As the car disappears out into the road, the others spread out on the drive.
Everyone is looking at everyone else. Nobody is saying anything.
Lou nods at him and heads off toward Tay.
Clemenza just keeping an eye on things.
Leonard breaks the silence. “Right! Home, Mrs. Cowland. Thank you, Pia. See you all soon.”
Kate approaches Bardy. “She felt left out, didn’t she?” Before he can answer, she continues, “I didn’t think. It just happened. And she was brilliant with . . .” she nods toward Leonard, who is getting in his car.
“I think it’s more than that, Kate. It’s work, it’s family. That wouldn’t have mattered if she wasn’t feeling shit about all that.”
She nods and pauses for an infinitesimal moment as if deciding, then she leans in and kisses him on the cheek.
His surprise is washed away in a wave of silver. His skin shimmers with the sense of her. It’s like being immersed in a bath of liquid light, sinking, twisting, then floating. Kate breaks away, and it is as if someone has pulled a giant plug.
What the fu . . .
How could he ever get used to . . .
All speech has gone.
He just wants to kiss her. Hold her.
Sex would probably kill him.
But what a way to go.
“Bardy, are you okay?”
“Yes, whoa. Yes. Um, do you need a lift?”
Kate laughs. “It’s okay, I’ve got my bi—”
Her words are cut off by Tay’s scream.
Bardy spins toward the sound, his brain registering incomprehensible images. Lou punching Tay in the chest. His big body spinning. Tay falling onto the drive. A black hood of a car appearing from nowhere.
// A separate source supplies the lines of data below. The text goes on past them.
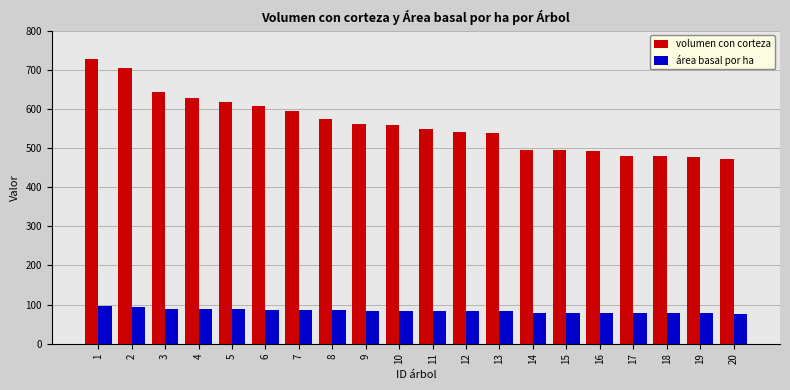

How many data points does each series have?

20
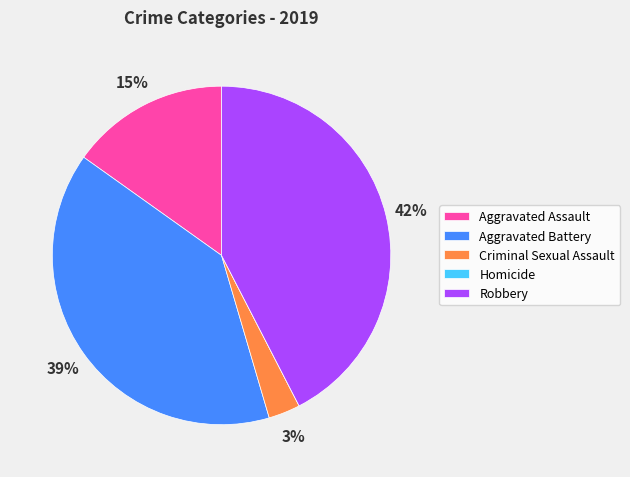

What percentage is the Robbery slice, to the nearest percent?

42%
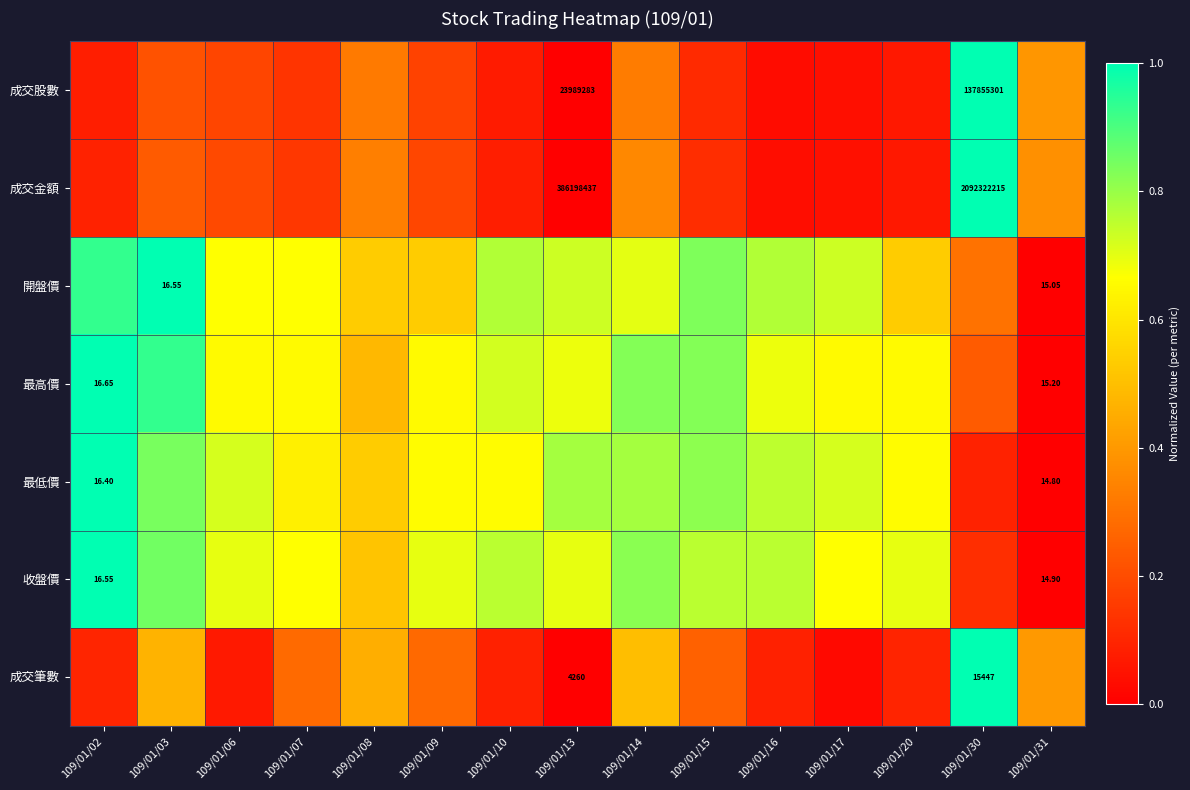

At how many categories does at least one series exceed 0?

15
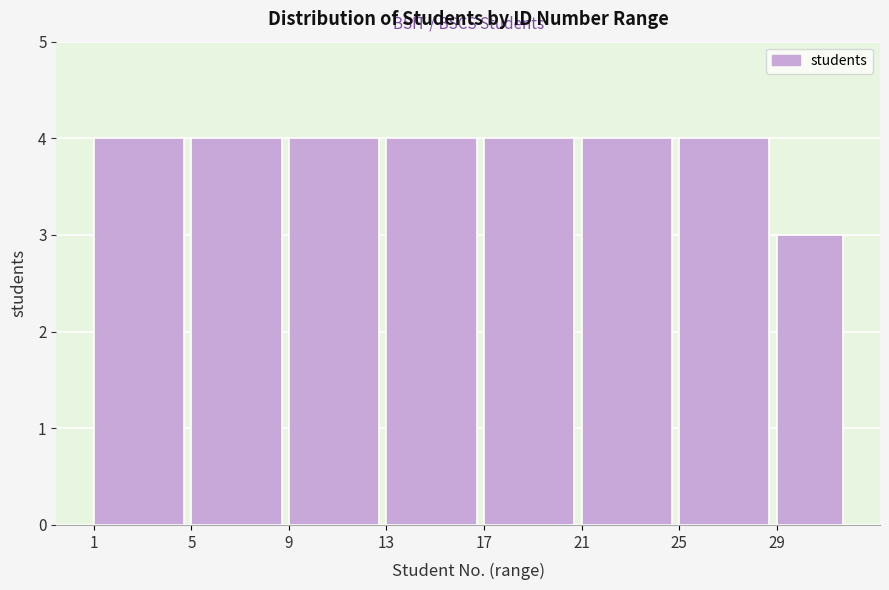

Reading left to right, what are all the values shown in this chart?

4	4	4	4	4	4	4	3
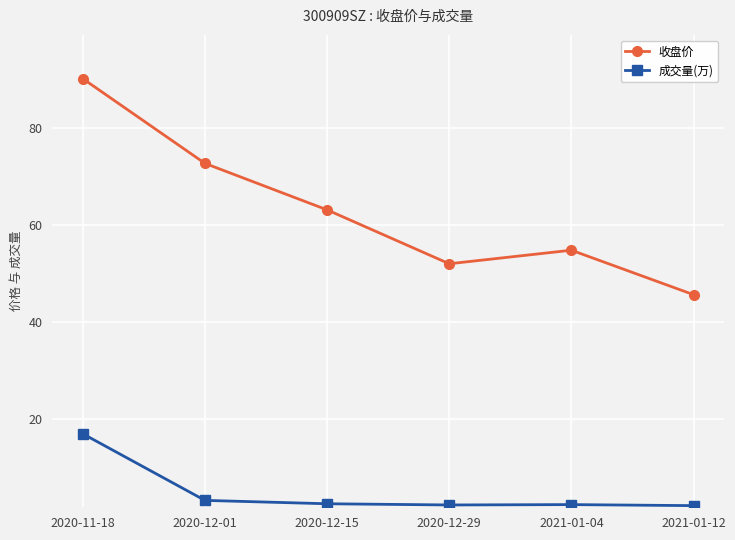

What position from the right is 2020-12-01?

5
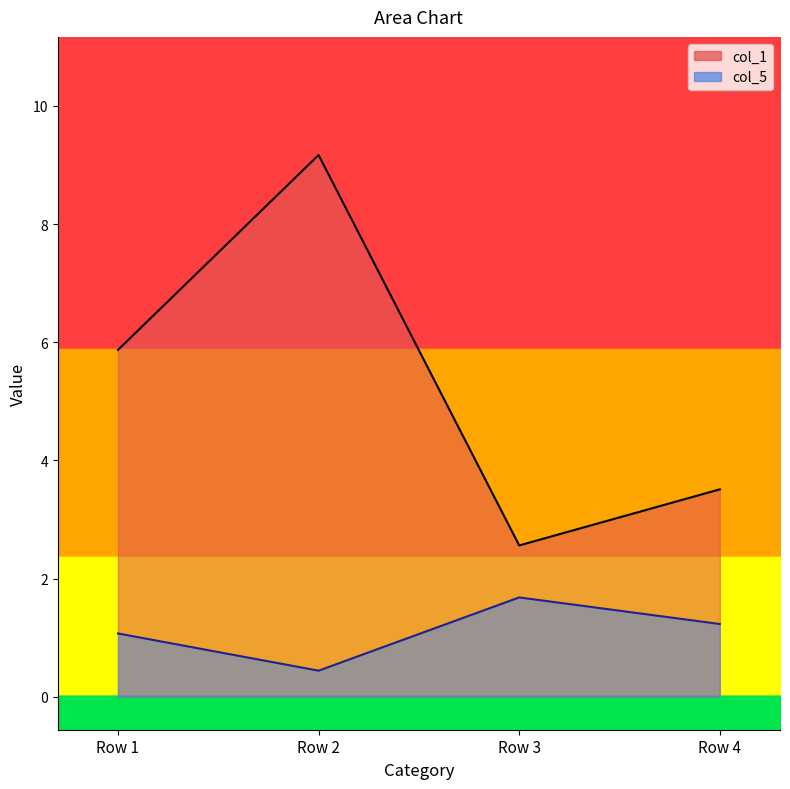

How many data points in col_1 are less than 5?

2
Then it is screeching. Tires. Something else. Screaming.
A car sliding. A thud, and Lou is down.
Things change gear. Or maybe it’s the car. Screaming revs and the car is off. He sees a face. Passenger. Ash white. A boy.
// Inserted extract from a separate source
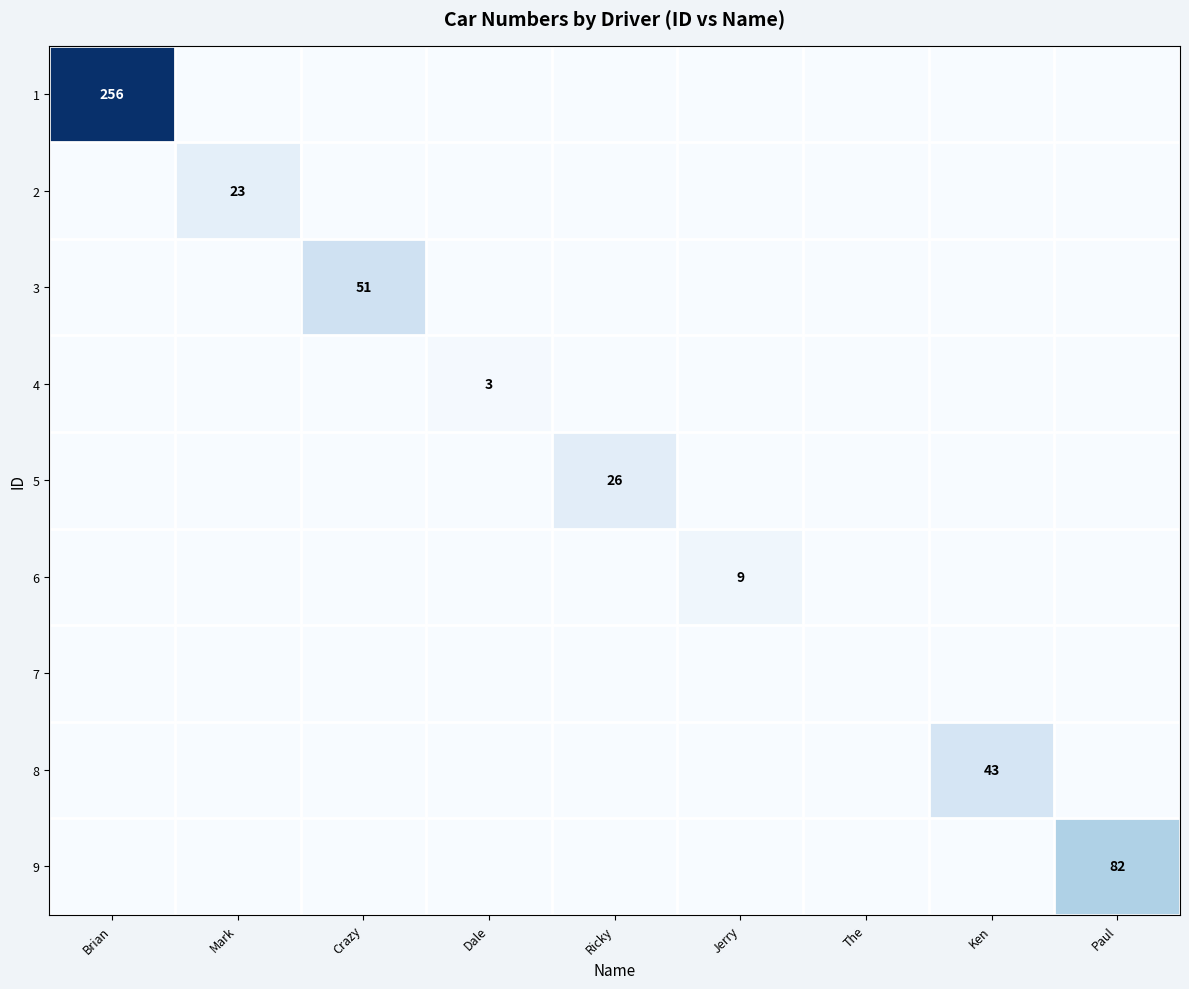

Which label corresponds to the largest value in the chart?

Brian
Then all is white. The sensation of swirling snow. A storm. He can’t seem to see or grasp what is unfolding. His mind filled with clouds of white mist. Impossible to define what has happened through the color flooding his mind.
Then he is running. Around him, noise, shocked voices. Movement.
He reaches Lou’s body as Tay does. She is struggling for breath after Lou pushed her.
But she has crawled to him, crouching. A wounded animal.
The noise she makes is of an animal in pain.
Her anguish centers him. He has one arm around her, one hand on his friend’s thigh.
His leg twisted beneath him. Blood on the tarmac by his head.
Then they are there.
Linda at Lou’s head.
Leonard is on the road. Stunned, staring after the car, but already moving forward to direct traffic.
Kate appears and gently lifts Tay, holding her close.
Both shaking. Pia is on her phone. Precise.
Clear. And all he can do is place both hands on his best friend.
Fingers splayed. It feels like prayer. Maybe it is.
He watches as Linda checks Lou’s breathing.
Pulse. Then her hands pat over Lou’s body. Calm.
He wants to scream. Is he dead? Then Lou’s hand twitches under his.
Linda looks at Pia. Questioning.
“They’re coming.”
“Good.”
Leonard is standing firm. But no longer speechless. “Did you see that! The speed they were going. Hit him on the side. Didn’t stand a chance. And just drove off! Didn’t stop! My God! How is he, Lindy?”
“He’s out and losing blood.”
“Is Tay okay? Did you see that? He pushed her out of the way.”
Linda nods but doesn’t take her eyes off Lou.
Pia is back. He didn’t know she had gone. She has a first aid kit, which she is ripping open. Linda is quickly tearing open packages.
“What can I do?” He is surprised to hear his own voice.
Linda flicks him a look. Then eyes back on Lou. “Hold this against that cut on his leg. And press firmly.” Linda holds a pad against Lou’s head. Sitting back on her heels. Breathing hard now.
The white is swirling, thick like a blizzard. Tay breaks from Kate’s hold and crouches beside him. Hand on his back. Knees in the gravel. He reaches for her red ocher and lets it pulse with his racing heart. Holding out against the white fear.
As he hears her whisper, “Don’t die, please, don’t die,” he also hears the sirens.